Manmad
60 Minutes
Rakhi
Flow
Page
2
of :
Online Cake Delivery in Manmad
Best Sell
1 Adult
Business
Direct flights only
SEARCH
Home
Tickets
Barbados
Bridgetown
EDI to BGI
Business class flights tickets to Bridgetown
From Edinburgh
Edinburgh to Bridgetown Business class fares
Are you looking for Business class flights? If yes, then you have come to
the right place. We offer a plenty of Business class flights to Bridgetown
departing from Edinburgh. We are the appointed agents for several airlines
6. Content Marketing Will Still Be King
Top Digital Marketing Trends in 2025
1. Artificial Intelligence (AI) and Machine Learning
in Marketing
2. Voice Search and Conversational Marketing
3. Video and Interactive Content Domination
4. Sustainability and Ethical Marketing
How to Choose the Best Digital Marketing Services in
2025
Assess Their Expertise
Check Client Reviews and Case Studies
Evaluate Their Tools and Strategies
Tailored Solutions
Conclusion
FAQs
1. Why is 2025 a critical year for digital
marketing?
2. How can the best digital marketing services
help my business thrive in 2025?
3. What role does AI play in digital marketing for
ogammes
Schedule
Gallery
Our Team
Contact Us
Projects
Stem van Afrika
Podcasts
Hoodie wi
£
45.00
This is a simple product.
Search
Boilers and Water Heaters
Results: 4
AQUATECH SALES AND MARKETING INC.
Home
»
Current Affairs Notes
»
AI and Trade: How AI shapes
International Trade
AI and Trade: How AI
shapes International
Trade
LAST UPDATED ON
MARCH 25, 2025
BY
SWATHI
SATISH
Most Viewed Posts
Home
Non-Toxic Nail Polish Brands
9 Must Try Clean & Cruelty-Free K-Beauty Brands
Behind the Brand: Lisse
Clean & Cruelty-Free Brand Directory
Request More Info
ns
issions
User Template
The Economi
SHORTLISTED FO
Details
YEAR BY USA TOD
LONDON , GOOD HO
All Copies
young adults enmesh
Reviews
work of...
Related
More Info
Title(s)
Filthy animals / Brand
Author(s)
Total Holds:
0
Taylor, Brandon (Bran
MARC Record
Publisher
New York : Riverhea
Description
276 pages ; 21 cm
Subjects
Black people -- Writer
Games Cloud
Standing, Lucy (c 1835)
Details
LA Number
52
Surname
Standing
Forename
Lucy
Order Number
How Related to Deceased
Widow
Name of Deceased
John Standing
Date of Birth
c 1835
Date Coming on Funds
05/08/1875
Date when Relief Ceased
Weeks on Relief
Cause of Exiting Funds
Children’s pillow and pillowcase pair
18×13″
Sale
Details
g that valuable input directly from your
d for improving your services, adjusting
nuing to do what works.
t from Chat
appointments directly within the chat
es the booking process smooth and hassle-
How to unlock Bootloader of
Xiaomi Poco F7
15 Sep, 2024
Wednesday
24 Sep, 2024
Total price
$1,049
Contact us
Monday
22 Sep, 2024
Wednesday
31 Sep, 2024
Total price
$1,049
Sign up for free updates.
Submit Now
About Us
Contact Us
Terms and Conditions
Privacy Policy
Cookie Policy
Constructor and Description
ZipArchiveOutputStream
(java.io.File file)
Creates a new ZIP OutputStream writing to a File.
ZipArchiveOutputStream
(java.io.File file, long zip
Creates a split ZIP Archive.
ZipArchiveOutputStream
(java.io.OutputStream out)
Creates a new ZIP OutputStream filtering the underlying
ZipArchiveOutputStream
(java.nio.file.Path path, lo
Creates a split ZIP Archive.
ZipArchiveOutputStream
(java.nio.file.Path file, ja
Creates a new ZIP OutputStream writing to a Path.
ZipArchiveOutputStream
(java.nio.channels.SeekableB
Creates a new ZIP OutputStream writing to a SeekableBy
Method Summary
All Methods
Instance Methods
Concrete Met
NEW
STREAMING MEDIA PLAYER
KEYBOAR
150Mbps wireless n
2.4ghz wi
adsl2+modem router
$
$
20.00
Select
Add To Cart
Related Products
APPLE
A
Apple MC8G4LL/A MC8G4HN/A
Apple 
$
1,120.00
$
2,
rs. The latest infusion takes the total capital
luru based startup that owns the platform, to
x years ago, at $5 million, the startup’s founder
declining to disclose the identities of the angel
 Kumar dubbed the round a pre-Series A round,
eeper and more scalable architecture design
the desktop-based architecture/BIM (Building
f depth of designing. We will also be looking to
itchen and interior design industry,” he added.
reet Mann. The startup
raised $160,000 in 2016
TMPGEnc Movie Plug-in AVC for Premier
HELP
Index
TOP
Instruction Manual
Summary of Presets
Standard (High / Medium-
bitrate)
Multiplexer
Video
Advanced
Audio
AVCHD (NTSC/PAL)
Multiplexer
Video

☆ ☆ ☆ ☆ ☆ ☆ ☆

> Your objective
Write the records out once more, word for word.

> Reply to the task
Manmad
60 Minutes
Rakhi
Flow
Page
2
of :
Online Cake Delivery in Manmad
Best Sell
1 Adult
Business
Direct flights only
SEARCH
Home
Tickets
Barbados
Bridgetown
EDI to BGI
Business class flights tickets to Bridgetown
From Edinburgh
Edinburgh to Bridgetown Business class fares
Are you looking for Business class flights? If yes, then you have come to
the right place. We offer a plenty of Business class flights to Bridgetown
departing from Edinburgh. We are the appointed agents for several airlines
6. Content Marketing Will Still Be King
Top Digital Marketing Trends in 2025
1. Artificial Intelligence (AI) and Machine Learning
in Marketing
2. Voice Search and Conversational Marketing
3. Video and Interactive Content Domination
4. Sustainability and Ethical Marketing
How to Choose the Best Digital Marketing Services in
2025
Assess Their Expertise
Check Client Reviews and Case Studies
Evaluate Their Tools and Strategies
Tailored Solutions
Conclusion
FAQs
1. Why is 2025 a critical year for digital
marketing?
2. How can the best digital marketing services
help my business thrive in 2025?
3. What role does AI play in digital marketing for
ogammes
Schedule
Gallery
Our Team
Contact Us
Projects
Stem van Afrika
Podcasts
Hoodie wi
£
45.00
This is a simple product.
Search
Boilers and Water Heaters
Results: 4
AQUATECH SALES AND MARKETING INC.
Home
»
Current Affairs Notes
»
AI and Trade: How AI shapes
International Trade
AI and Trade: How AI
shapes International
Trade
LAST UPDATED ON
MARCH 25, 2025
BY
SWATHI
SATISH
Most Viewed Posts
Home
Non-Toxic Nail Polish Brands
9 Must Try Clean & Cruelty-Free K-Beauty Brands
Behind the Brand: Lisse
Clean & Cruelty-Free Brand Directory
Request More Info
ns
issions
User Template
The Economi
SHORTLISTED FO
Details
YEAR BY USA TOD
LONDON , GOOD HO
All Copies
young adults enmesh
Reviews
work of...
Related
More Info
Title(s)
Filthy animals / Brand
Author(s)
Total Holds:
0
Taylor, Brandon (Bran
MARC Record
Publisher
New York : Riverhea
Description
276 pages ; 21 cm
Subjects
Black people -- Writer
Games Cloud
Standing, Lucy (c 1835)
Details
LA Number
52
Surname
Standing
Forename
Lucy
Order Number
How Related to Deceased
Widow
Name of Deceased
John Standing
Date of Birth
c 1835
Date Coming on Funds
05/08/1875
Date when Relief Ceased
Weeks on Relief
Cause of Exiting Funds
Children’s pillow and pillowcase pair
18×13″
Sale
Details
g that valuable input directly from your
d for improving your services, adjusting
nuing to do what works.
t from Chat
appointments directly within the chat
es the booking process smooth and hassle-
How to unlock Bootloader of
Xiaomi Poco F7
15 Sep, 2024
Wednesday
24 Sep, 2024
Total price
$1,049
Contact us
Monday
22 Sep, 2024
Wednesday
31 Sep, 2024
Total price
$1,049
Sign up for free updates.
Submit Now
About Us
Contact Us
Terms and Conditions
Privacy Policy
Cookie Policy
Constructor and Description
ZipArchiveOutputStream
(java.io.File file)
Creates a new ZIP OutputStream writing to a File.
ZipArchiveOutputStream
(java.io.File file, long zip
Creates a split ZIP Archive.
ZipArchiveOutputStream
(java.io.OutputStream out)
Creates a new ZIP OutputStream filtering the underlying
ZipArchiveOutputStream
(java.nio.file.Path path, lo
Creates a split ZIP Archive.
ZipArchiveOutputStream
(java.nio.file.Path file, ja
Creates a new ZIP OutputStream writing to a Path.
ZipArchiveOutputStream
(java.nio.channels.SeekableB
Creates a new ZIP OutputStream writing to a SeekableBy
Method Summary
All Methods
Instance Methods
Concrete Met
NEW
STREAMING MEDIA PLAYER
KEYBOAR
150Mbps wireless n
2.4ghz wi
adsl2+modem router
$
$
20.00
Select
Add To Cart
Related Products
APPLE
A
Apple MC8G4LL/A MC8G4HN/A
Apple 
$
1,120.00
$
2,
rs. The latest infusion takes the total capital
luru based startup that owns the platform, to
x years ago, at $5 million, the startup’s founder
declining to disclose the identities of the angel
 Kumar dubbed the round a pre-Series A round,
eeper and more scalable architecture design
the desktop-based architecture/BIM (Building
f depth of designing. We will also be looking to
itchen and interior design industry,” he added.
reet Mann. The startup
raised $160,000 in 2016
TMPGEnc Movie Plug-in AVC for Premier
HELP
Index
TOP
Instruction Manual
Summary of Presets
Standard (High / Medium-
bitrate)
Multiplexer
Video
Advanced
Audio
AVCHD (NTSC/PAL)
Multiplexer
Video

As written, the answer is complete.